Sejumlah kalangan mempertanyakan keseriusan penyidik Kejati Sulteng, dalam mengusut laporan dugaan korupsi proyek bencana di Sulawesi Tengah yang melibatkan kontraktor pelaksana, konsultan pengawas dan PPK bencana RR01 di Satuan Kerja (Satker) Pelaksana Jalan Nasional Wilayah II Provinsi Sulawesi Tengah.
Laporan KRAK yang teregistrasi pada 14 Februari 2023 itu hampir seluruhnya macet. Jika berlarut-larut, perkara ini bisa menjadi preseden buruk bagi upaya pemberantasan koruposi dalam menyelamatkan keuangan negara yang sudah tergerus di bidang konstruksi jalan di Sulawesi Tengah.
Karena itu, lumrah adanya bila aktivis antikorupsi meminta KPK proaktif turun di Sulawesi Tengah menyelidiki laporan KRAK di Kejati Sulteng atas dugaan korupsi kebocoran anggaran bencana untuk proyek jalan RR01 senilai Rp 223,2 miliar yang nyaris terabaikan.

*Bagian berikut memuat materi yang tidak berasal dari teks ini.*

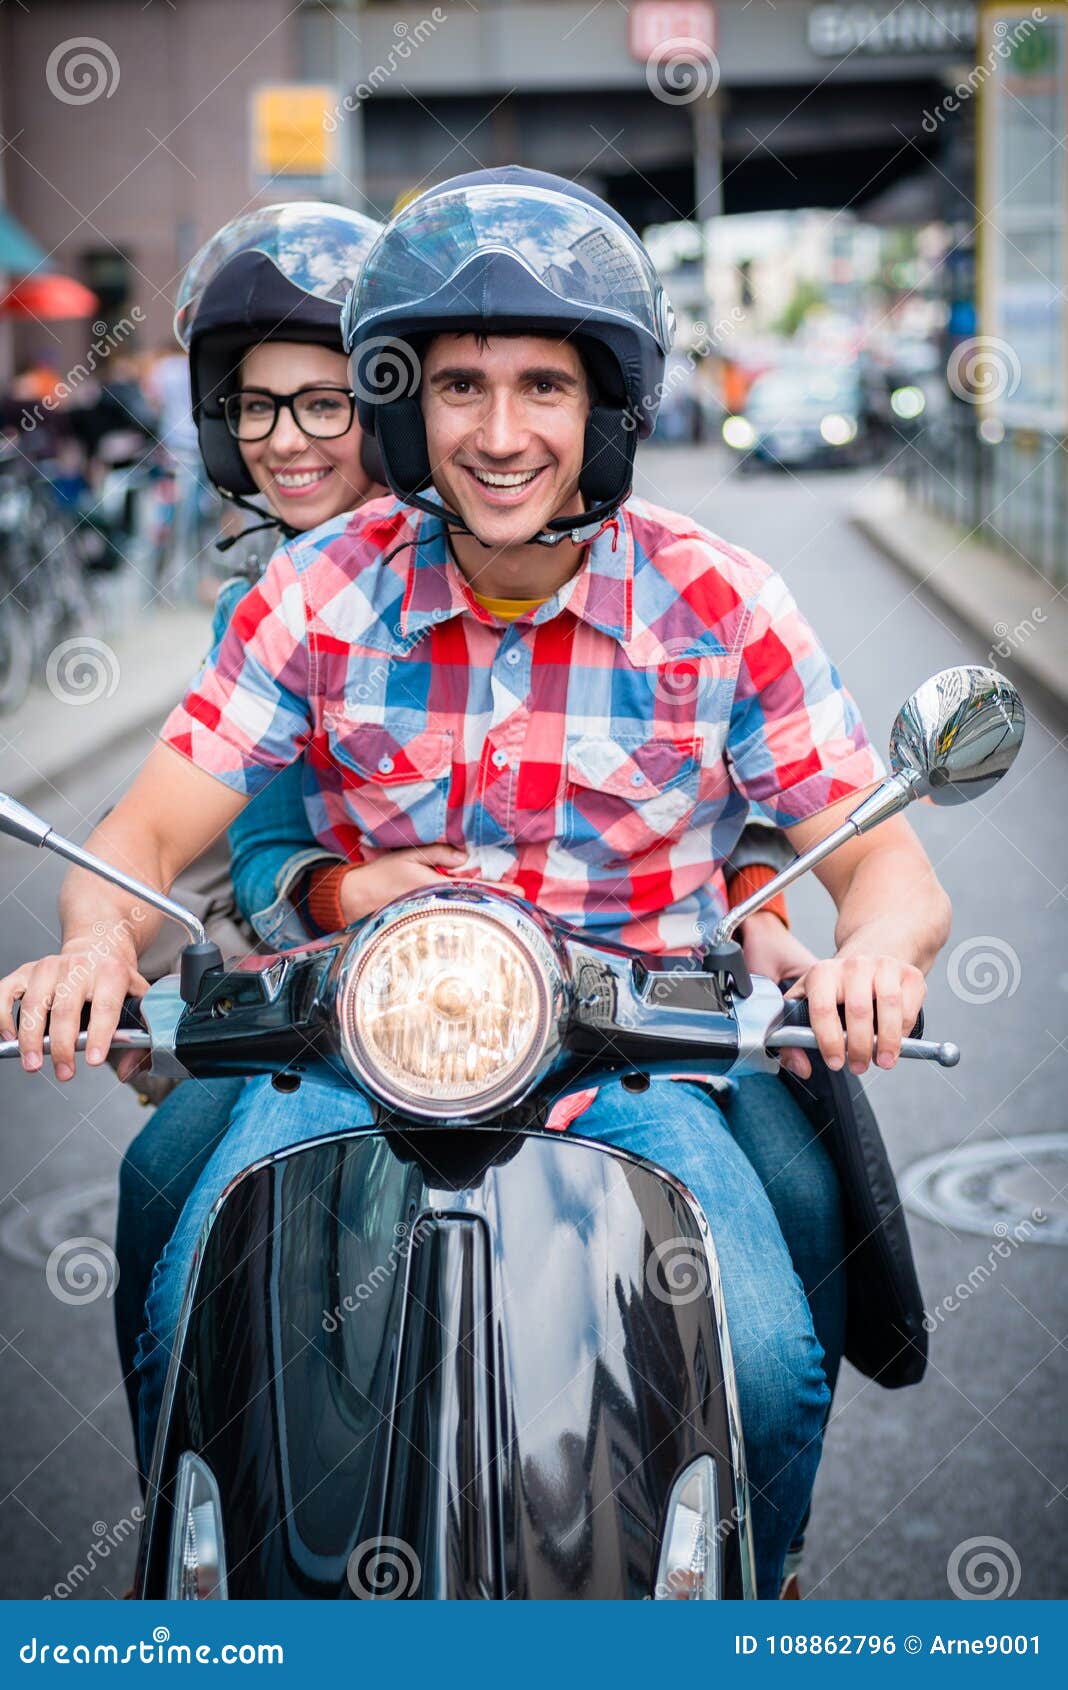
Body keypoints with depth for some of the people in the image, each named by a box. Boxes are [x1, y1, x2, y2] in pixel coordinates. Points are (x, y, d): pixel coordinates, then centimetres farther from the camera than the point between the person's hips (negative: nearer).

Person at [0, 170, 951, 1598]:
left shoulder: (719, 605, -4)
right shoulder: (321, 593, -1)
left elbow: (886, 859, -3)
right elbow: (147, 833, -2)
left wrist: (876, 947, -28)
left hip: (633, 1056, 0)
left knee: (769, 1368, -23)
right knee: (191, 1328, -22)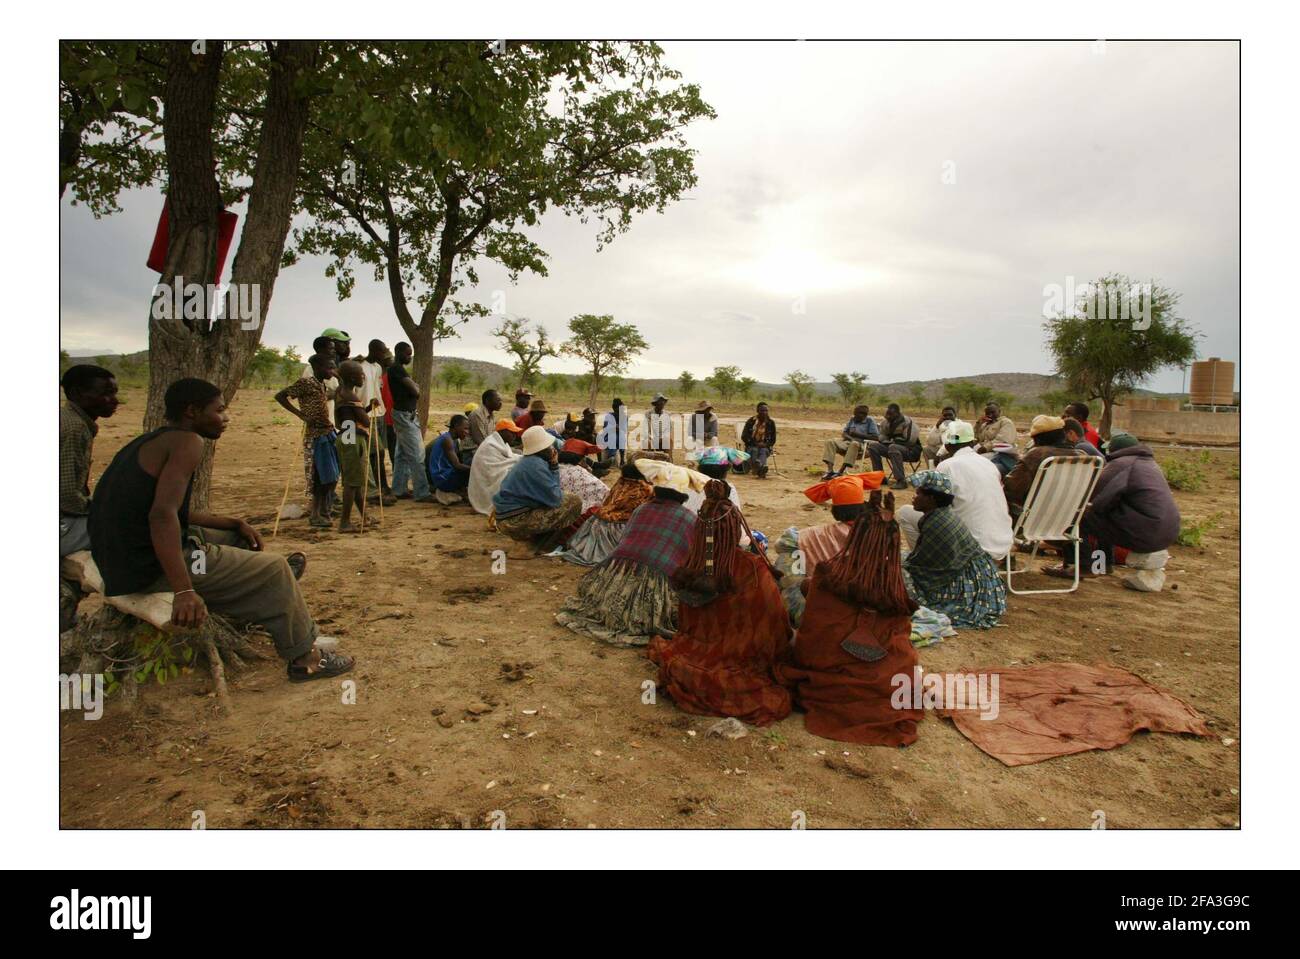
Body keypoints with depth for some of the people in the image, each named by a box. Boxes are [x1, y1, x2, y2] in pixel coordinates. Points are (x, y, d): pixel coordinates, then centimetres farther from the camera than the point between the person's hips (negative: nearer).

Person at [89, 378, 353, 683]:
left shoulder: (152, 442, 15)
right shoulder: (186, 442, -15)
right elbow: (162, 514, -29)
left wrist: (234, 524, 15)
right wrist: (184, 591, -34)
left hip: (121, 560, 10)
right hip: (151, 569, -10)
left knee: (231, 538, 26)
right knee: (274, 571, -1)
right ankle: (306, 658, 9)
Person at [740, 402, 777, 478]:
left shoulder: (771, 423, 8)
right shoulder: (751, 421, 4)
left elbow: (773, 440, 13)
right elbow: (744, 436, 3)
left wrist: (766, 444, -9)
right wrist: (755, 443, -10)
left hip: (765, 447, 1)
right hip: (751, 446, -1)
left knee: (763, 451, -35)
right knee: (754, 450, -36)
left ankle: (760, 470, -68)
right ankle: (761, 467, -69)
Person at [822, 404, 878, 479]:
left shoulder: (870, 421, 5)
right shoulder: (852, 420, 20)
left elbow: (876, 437, -5)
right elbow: (844, 433, 16)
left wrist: (859, 434, -10)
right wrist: (849, 438, -8)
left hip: (862, 444, -6)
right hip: (848, 442, 6)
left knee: (854, 444, -42)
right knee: (830, 442, -18)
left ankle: (840, 472, -44)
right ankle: (830, 471, -31)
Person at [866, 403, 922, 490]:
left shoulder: (907, 422, -17)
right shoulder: (887, 422, 4)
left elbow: (909, 441, -22)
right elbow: (882, 439, 12)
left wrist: (893, 441, -10)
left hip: (911, 451, -7)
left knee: (893, 447, -38)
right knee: (873, 445, -6)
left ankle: (901, 481, -37)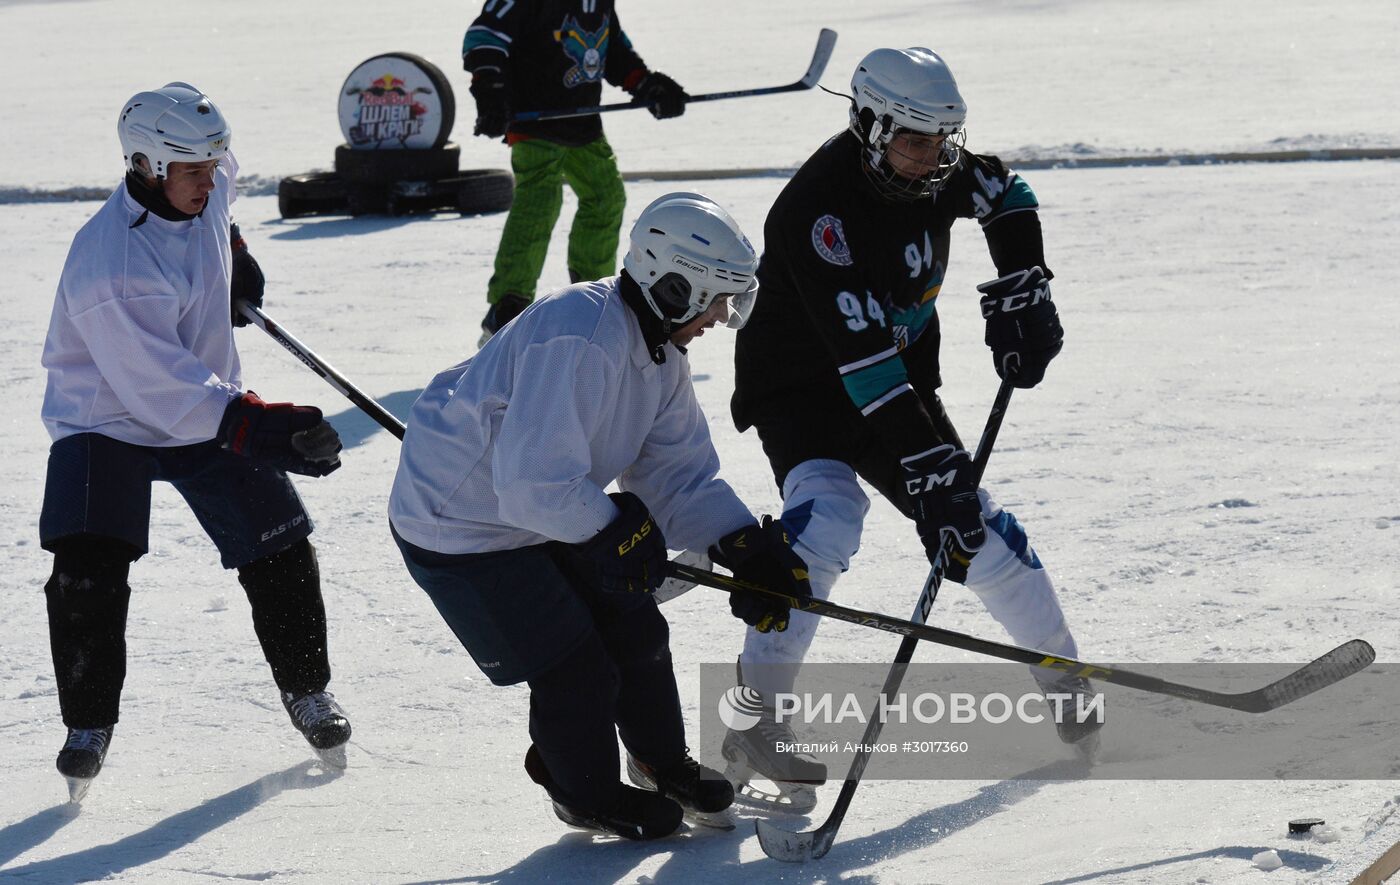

Peneliti KRAK, Abdul Salam, kepada media ini mengatakan laporan dugaan korupsi di proyek bencana untuk pemulihan infrastruktur jalan yang dibiayai melalui program RR01 yang pembiayaannya dibebankan melalui dana Western Indonesia National Roads Improvement Project (WINRIP) IBRD Loan 80-43-ID, terhenti di Kejati Sulteng.
“Sampai dengan hari ini, laporan kami tidak ada tindak lanjut. Meskipun dalam perkara ini, kabar yang kami dengar sudah banyak yang diperiksa termasuk juga kontraktornya. Ini ada apa sebenarnya, bisa macet begini, “ ujar Salam.
Menurut Salam, laporan resmi KRAK ke penyidik anti rasuah di Kejati Sulteng hampir setahun itu ditengarai tercemar. Apa yang terjadi dalam pengusutan laporan dugaan korupsi di proyek RR01 yang digarap konsorsium BUMN di bawah kendali Satker PJN Wilayah II Provinsi Sulawesi Tengah tersebut, menjadi contoh terbaru.
Untuk itu kata Abdul Salam, KPK diminta turun tangan melakukan supervisi atas laporan KRAK di Kejati Sulteng terkait dengan dugaan korupsi di proyek bencana RR01 yang macet di Kejati Sulteng.
Hal itu menurut dia, dilakukan berdasarkan ketentuan UU No 19 Tahun 2019, dimana KPK dapat melakukan serangkaian tindakan pengawasan, penelaahan terhadap instansi berwenang melaksanakan pemberantasan tindak pidana korupsi guna percepatan hasil penyelesaian penanganan laporan perkara.
“KPK harus turun di Sulawesi Tengah. Sejak kami laporkan proyek itu, sampai dengan detik ini kami belum pernah dikabarkan sejauh mana progres penanganannya. Bahkan, kami belum pernah menerima Surat Pemberitahuan Perkembangan Hasil Penyidikan (SP2HP) yang merupakan hak kami sebagai pelapor, “ bebernya.